Big Data, Tiny Laptop
Doing More with Less
Ever wonder how you can work with “bigger than RAM” datasets on your laptop’s memory without needing a supercomputer? Last night, I had a great time presenting a practical approach to modern data science tooling that is reshaping how data is processed, analyzed, and presented, all from your local machine.

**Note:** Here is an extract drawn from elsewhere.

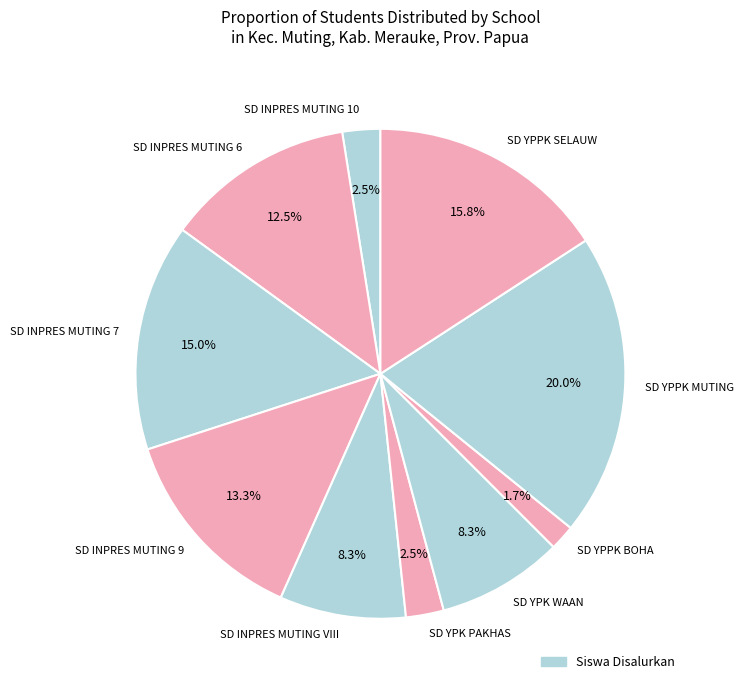

What percentage is the SD YPK WAAN slice, to the nearest percent?

8%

I shared how language-agnostic, open-source data storage and processing frameworks like Apache Parquet, Apache Arrow, DuckDB, and Polars make it possible to handle enormous data efficiently, whether you’re working with SQL, R, Python, and more. These next-gen frameworks let you process huge datasets faster than ever, right on your laptop. For example, I live-demoed how I’m able to read a 1.1 billion row, 22 column, 40GB data set on my MacBook Air in 25 milliseconds. 🚀
Other Tools Explored
- Positron: A fresh, open-source coding environment purpose-built for data analysis and modeling, including all the best bells and whistles from VS Code and RStudio.
- Quarto: An open source technical publishing system similar in feel to notebooks (like Jupyter Notebooks) for creating beautiful articles, websites, slides, dashboards, and with full support for Python, R, Julia, and Observable
Presentation
- Web slides: Big Data, Tiny Laptop
- GitHub repo: JavOrraca/Big-Data-Tiny-Laptop
This event was a collaborative effort between Tech by the Beach, SoCal R Users Group, and CSULB’s Master of Science in Information Systems (MSIS) program.